Second Affiliated Hospital of Guangzhou Medical University

Status and phase

Enrolling
Phase 1

Conditions

CTLA4
Breast Cancer
Solid Tumor, Adult
Brain Tumor
Colo-rectal Cancer
Lung Cancer
PD1
Liver Cancer

Treatments

Biological: TILs and CAR-TILs targeting HER2, Mesothelin, PSCA, MUC1, Lewis-Y, GPC3, AXL, EGFR, Claudin18.2/6, ROR1, GD1, or B7-H3

Study type

Interventional

Funder types

Other

Identifiers

NCT04842812
ZZTIL-012

Details and patient eligibility

About

Tumor infiltration lymphocytes (TILs) have been harvested from advanced cancer patients and constructed to knockout PD1 gene and express scFvs against both PD1 and CTALA4 and CARs against various antigens, followed by transfusion into the patients.
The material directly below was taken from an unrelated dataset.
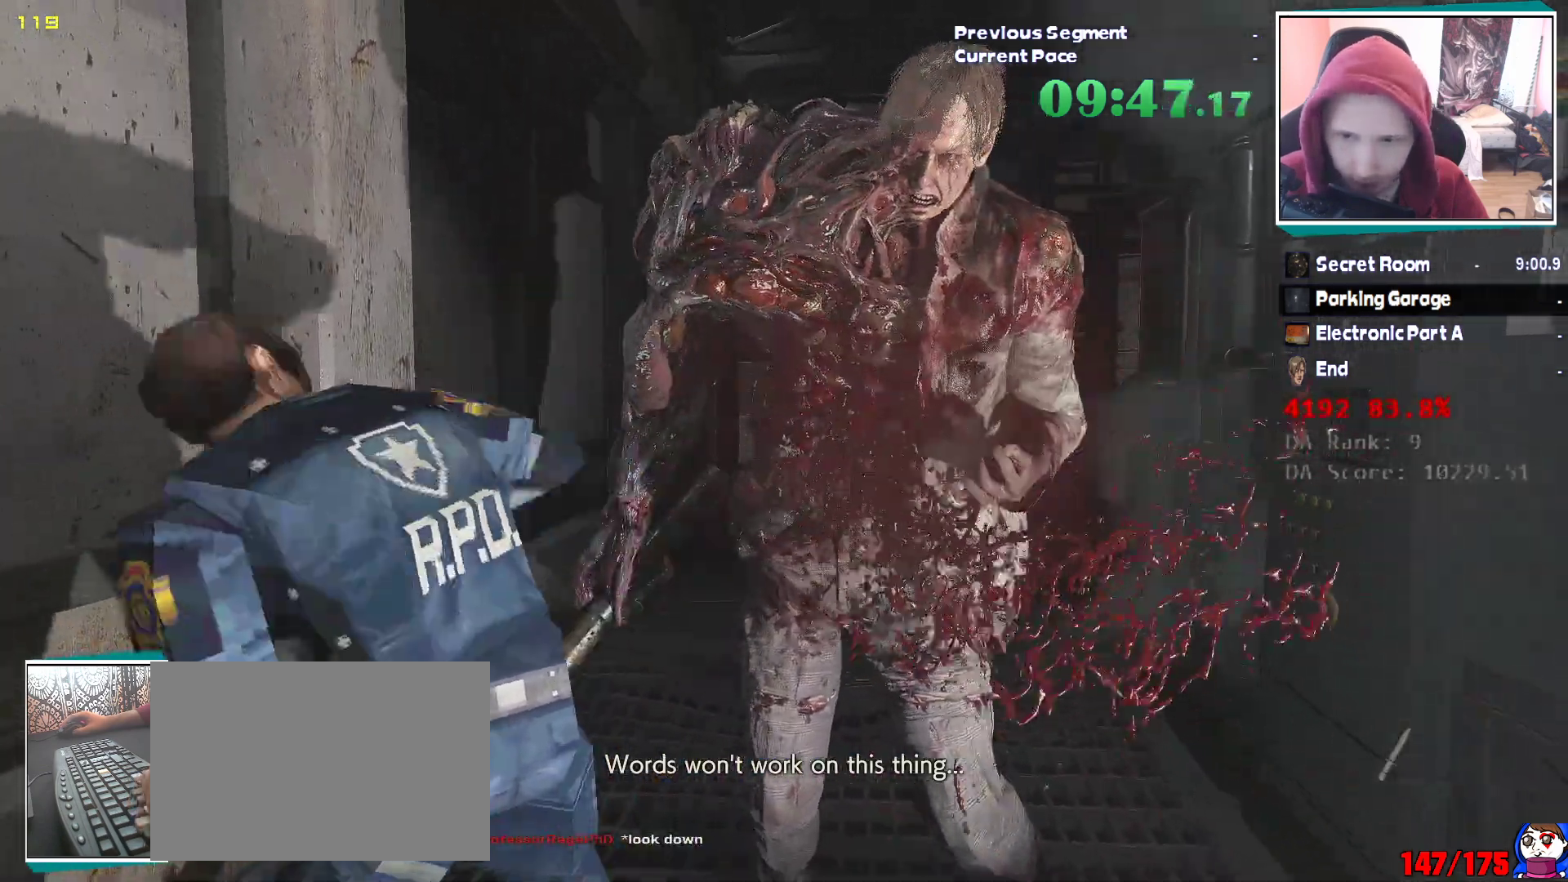
{"keys": ["d", "shift"], "mouse": ["left"]}
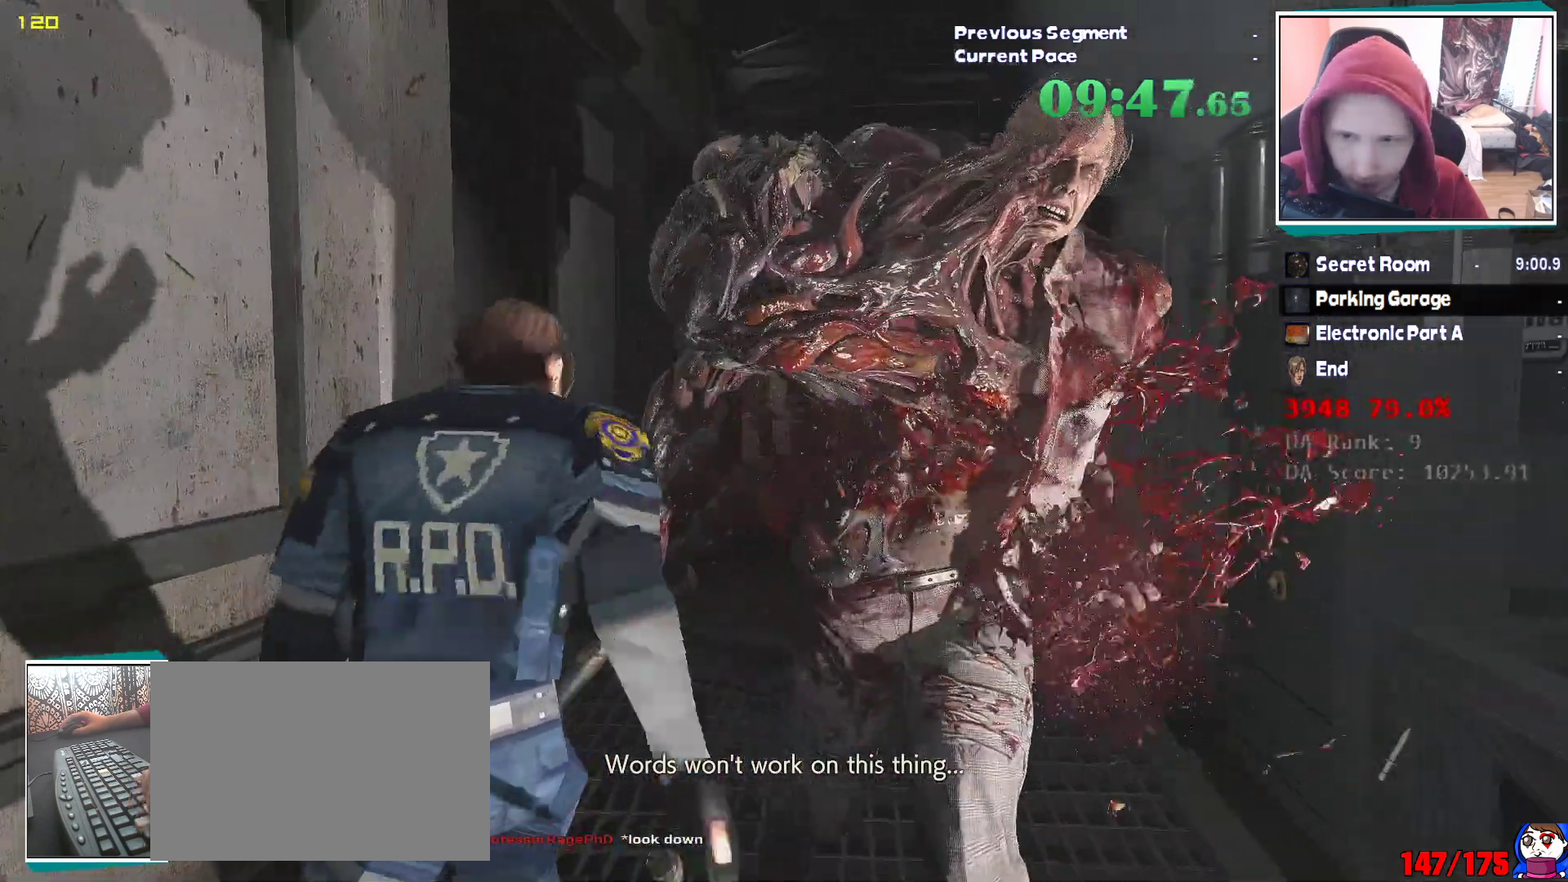
{"keys": ["shift"], "mouse": ["left"], "events": [[217, "d", "up"]]}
The safety, tolerance, and preliminary clinical efficacy of the TILs will be evaluated.

Full description

  1. Choose appropriate patients with advanced lung or other cancers, with written consent for this study;
  2. Perform biopsy or collect cancerous effusion in thorax or abdomen to obtain TILs by standard protocol;
  3. Grow TILs and engineered the tumor-effective TILs with CRISPRA-CAS9 technique to knockdown PD1 and electronic-transfection strategy to express scFvs that target PD1 and CTLA4; amplify the engineered T cells as needed, test the quality and killing activity of the TILs and then transfuse them back the patients via systemic or local injections via standard protocol, and follow up closely to collect related parameters as needed;
  4. To enhance the killing capability, tumor-noneffective TILs have also been genetically engineered to express various CARs targeting HER2/Mesothelin/Lewis-Y/PSCA/MUC1/ GPC3/AXL/EGFR/Claudin18.2/B7-H3/ROR1/GD2/AXL/Claudin6-DAP10 with knockdown of PD1/HPK1 as appropriate;
  5. Evaluate the clinical results as needed.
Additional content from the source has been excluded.